Live Review

Interpol, Alexandra Palace, London

1st September 2017

The band’s now-legendary debut album is run through in full with precision.

No album in this millenium has quite captured a time and (particularly) a place as well as Interpol’s 2002 debut ‘Turn On The Bright Lights’. Sure, ‘Is This It?’ by The Strokes is remembered as ‘the sound of ’00s New York’, but ‘Turn On The Bright Lights is an album with a vision so strong that it’s impossible to not be transported across the Atlantic to its birthplace when cruising through its fifty minutes.

From the moment those iconic opening chords of ‘Untitled’ ring out across a packed Alexandra Palace tonight - mid-way through an extensive tour playing the album in full for its 15th anniversary - this becomes a show like few others.

With those who were in the formative years of their teens when ‘Turn On The Bright Lights’ came out stood alongside some who weren’t even born, the set is a unifying experience. The album is so ingrained into pretty much most of the 10,000 gathered in North London tonight that every backing vocal, guitar lick and drum fill is acted out or badly imitated. Opening lyrics of the following song on the album are sang before the band even start playing. For a record so insular, dark and personal for so many, it’s easy to forget how many others it connected with, and still does - tonight’s show is a brilliant reminder of that.

Interpol, Alexandra Palace, London Interpol, Alexandra Palace, London Interpol, Alexandra Palace, London

There's a few technical hitches - Sam Fogarino's snare drum only properly thwacks into life half way through the album roll-out, and Paul Banks is let down by his microphone during 'Obstacle 1' - but for the most part, Interpol are impeccably tight this evening.

The album i played out almost exactly how it appears on record - much to the crowd's delight, coming to the show to envelope themselves in the album they know so well, note for note - but the brilliant 'Stella Was A Diver And She Was Always Down' is beefed up and extended, with its follow-up 'Roland' even more aggressive than on record.

The album finishes with the dark, creepy 'Leif Erikson' and bonus track 'Specialist' before the band return for an encore of greatest hits. 'Turn On The Bright Lights' aside, the band have still made some of 2000s indie-rock's most loved anthems, shown when 'Slow Hands' incites an unexpected sea of hands in the air and jumping bodies.
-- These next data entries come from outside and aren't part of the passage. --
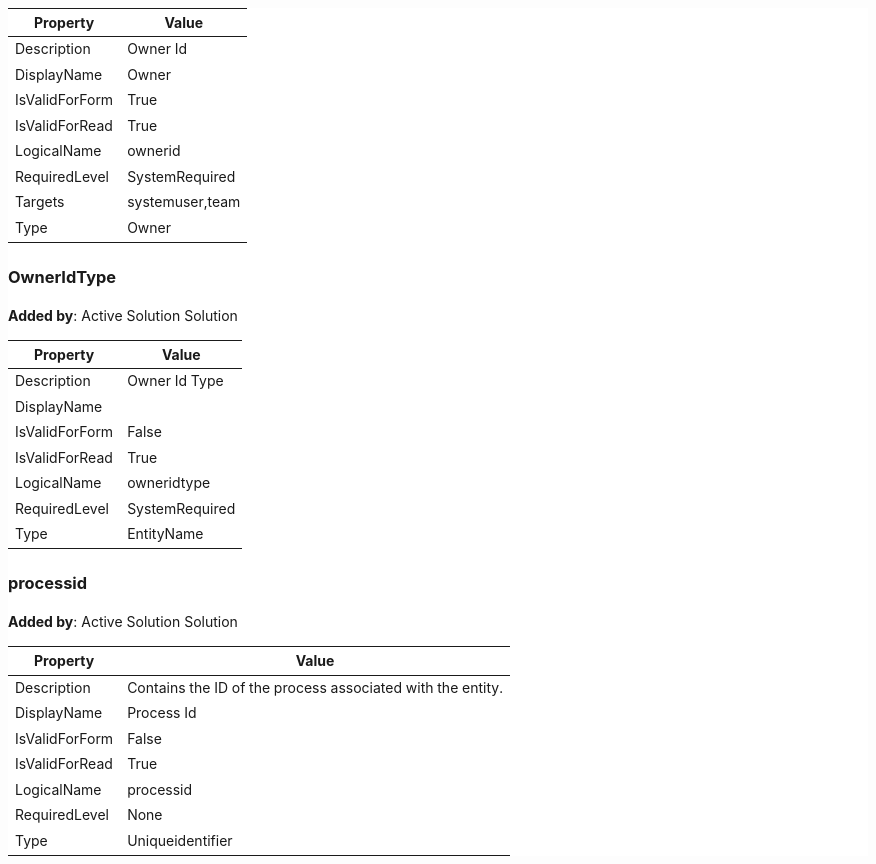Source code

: |Property|Value|
|--------|-----|
|Description|Owner Id|
|DisplayName|Owner|
|IsValidForForm|True|
|IsValidForRead|True|
|LogicalName|ownerid|
|RequiredLevel|SystemRequired|
|Targets|systemuser,team|
|Type|Owner|


### <a name="BKMK_OwnerIdType"></a> OwnerIdType

**Added by**: Active Solution Solution

|Property|Value|
|--------|-----|
|Description|Owner Id Type|
|DisplayName||
|IsValidForForm|False|
|IsValidForRead|True|
|LogicalName|owneridtype|
|RequiredLevel|SystemRequired|
|Type|EntityName|


### <a name="BKMK_processid"></a> processid

**Added by**: Active Solution Solution

|Property|Value|
|--------|-----|
|Description|Contains the ID of the process associated with the entity.|
|DisplayName|Process Id|
|IsValidForForm|False|
|IsValidForRead|True|
|LogicalName|processid|
|RequiredLevel|None|
|Type|Uniqueidentifier|
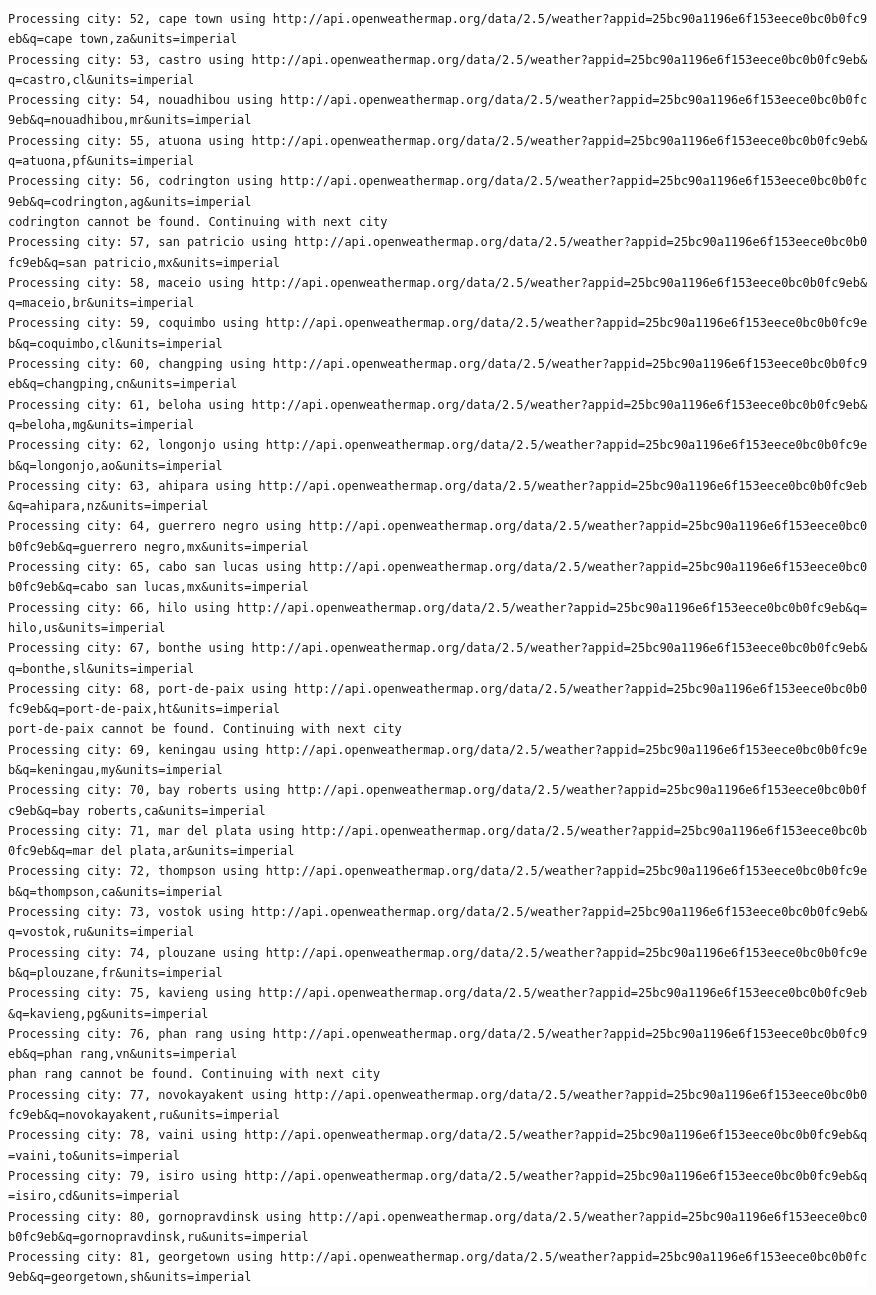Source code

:     Processing city: 52, cape town using http://api.openweathermap.org/data/2.5/weather?appid=25bc90a1196e6f153eece0bc0b0fc9eb&q=cape town,za&units=imperial
    Processing city: 53, castro using http://api.openweathermap.org/data/2.5/weather?appid=25bc90a1196e6f153eece0bc0b0fc9eb&q=castro,cl&units=imperial
    Processing city: 54, nouadhibou using http://api.openweathermap.org/data/2.5/weather?appid=25bc90a1196e6f153eece0bc0b0fc9eb&q=nouadhibou,mr&units=imperial
    Processing city: 55, atuona using http://api.openweathermap.org/data/2.5/weather?appid=25bc90a1196e6f153eece0bc0b0fc9eb&q=atuona,pf&units=imperial
    Processing city: 56, codrington using http://api.openweathermap.org/data/2.5/weather?appid=25bc90a1196e6f153eece0bc0b0fc9eb&q=codrington,ag&units=imperial
    codrington cannot be found. Continuing with next city
    Processing city: 57, san patricio using http://api.openweathermap.org/data/2.5/weather?appid=25bc90a1196e6f153eece0bc0b0fc9eb&q=san patricio,mx&units=imperial
    Processing city: 58, maceio using http://api.openweathermap.org/data/2.5/weather?appid=25bc90a1196e6f153eece0bc0b0fc9eb&q=maceio,br&units=imperial
    Processing city: 59, coquimbo using http://api.openweathermap.org/data/2.5/weather?appid=25bc90a1196e6f153eece0bc0b0fc9eb&q=coquimbo,cl&units=imperial
    Processing city: 60, changping using http://api.openweathermap.org/data/2.5/weather?appid=25bc90a1196e6f153eece0bc0b0fc9eb&q=changping,cn&units=imperial
    Processing city: 61, beloha using http://api.openweathermap.org/data/2.5/weather?appid=25bc90a1196e6f153eece0bc0b0fc9eb&q=beloha,mg&units=imperial
    Processing city: 62, longonjo using http://api.openweathermap.org/data/2.5/weather?appid=25bc90a1196e6f153eece0bc0b0fc9eb&q=longonjo,ao&units=imperial
    Processing city: 63, ahipara using http://api.openweathermap.org/data/2.5/weather?appid=25bc90a1196e6f153eece0bc0b0fc9eb&q=ahipara,nz&units=imperial
    Processing city: 64, guerrero negro using http://api.openweathermap.org/data/2.5/weather?appid=25bc90a1196e6f153eece0bc0b0fc9eb&q=guerrero negro,mx&units=imperial
    Processing city: 65, cabo san lucas using http://api.openweathermap.org/data/2.5/weather?appid=25bc90a1196e6f153eece0bc0b0fc9eb&q=cabo san lucas,mx&units=imperial
    Processing city: 66, hilo using http://api.openweathermap.org/data/2.5/weather?appid=25bc90a1196e6f153eece0bc0b0fc9eb&q=hilo,us&units=imperial
    Processing city: 67, bonthe using http://api.openweathermap.org/data/2.5/weather?appid=25bc90a1196e6f153eece0bc0b0fc9eb&q=bonthe,sl&units=imperial
    Processing city: 68, port-de-paix using http://api.openweathermap.org/data/2.5/weather?appid=25bc90a1196e6f153eece0bc0b0fc9eb&q=port-de-paix,ht&units=imperial
    port-de-paix cannot be found. Continuing with next city
    Processing city: 69, keningau using http://api.openweathermap.org/data/2.5/weather?appid=25bc90a1196e6f153eece0bc0b0fc9eb&q=keningau,my&units=imperial
    Processing city: 70, bay roberts using http://api.openweathermap.org/data/2.5/weather?appid=25bc90a1196e6f153eece0bc0b0fc9eb&q=bay roberts,ca&units=imperial
    Processing city: 71, mar del plata using http://api.openweathermap.org/data/2.5/weather?appid=25bc90a1196e6f153eece0bc0b0fc9eb&q=mar del plata,ar&units=imperial
    Processing city: 72, thompson using http://api.openweathermap.org/data/2.5/weather?appid=25bc90a1196e6f153eece0bc0b0fc9eb&q=thompson,ca&units=imperial
    Processing city: 73, vostok using http://api.openweathermap.org/data/2.5/weather?appid=25bc90a1196e6f153eece0bc0b0fc9eb&q=vostok,ru&units=imperial
    Processing city: 74, plouzane using http://api.openweathermap.org/data/2.5/weather?appid=25bc90a1196e6f153eece0bc0b0fc9eb&q=plouzane,fr&units=imperial
    Processing city: 75, kavieng using http://api.openweathermap.org/data/2.5/weather?appid=25bc90a1196e6f153eece0bc0b0fc9eb&q=kavieng,pg&units=imperial
    Processing city: 76, phan rang using http://api.openweathermap.org/data/2.5/weather?appid=25bc90a1196e6f153eece0bc0b0fc9eb&q=phan rang,vn&units=imperial
    phan rang cannot be found. Continuing with next city
    Processing city: 77, novokayakent using http://api.openweathermap.org/data/2.5/weather?appid=25bc90a1196e6f153eece0bc0b0fc9eb&q=novokayakent,ru&units=imperial
    Processing city: 78, vaini using http://api.openweathermap.org/data/2.5/weather?appid=25bc90a1196e6f153eece0bc0b0fc9eb&q=vaini,to&units=imperial
    Processing city: 79, isiro using http://api.openweathermap.org/data/2.5/weather?appid=25bc90a1196e6f153eece0bc0b0fc9eb&q=isiro,cd&units=imperial
    Processing city: 80, gornopravdinsk using http://api.openweathermap.org/data/2.5/weather?appid=25bc90a1196e6f153eece0bc0b0fc9eb&q=gornopravdinsk,ru&units=imperial
    Processing city: 81, georgetown using http://api.openweathermap.org/data/2.5/weather?appid=25bc90a1196e6f153eece0bc0b0fc9eb&q=georgetown,sh&units=imperial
'The Heinrich Maneuvre' - lifted from third record 'Our Love To Admire' - is still a tight, springy earworm, while set closer 'Evil' is nothing short of anthemic. The seven-song encore confirms just how special Interpol are across their five album career so far, but it's 'Turn On The Bright Lights' that remains their (ahem) brightest star, an album that can still hit frighteningly close to home after a decade and a half. For everyone at Ally Pally tonight, hearing it in full will be unforgettable.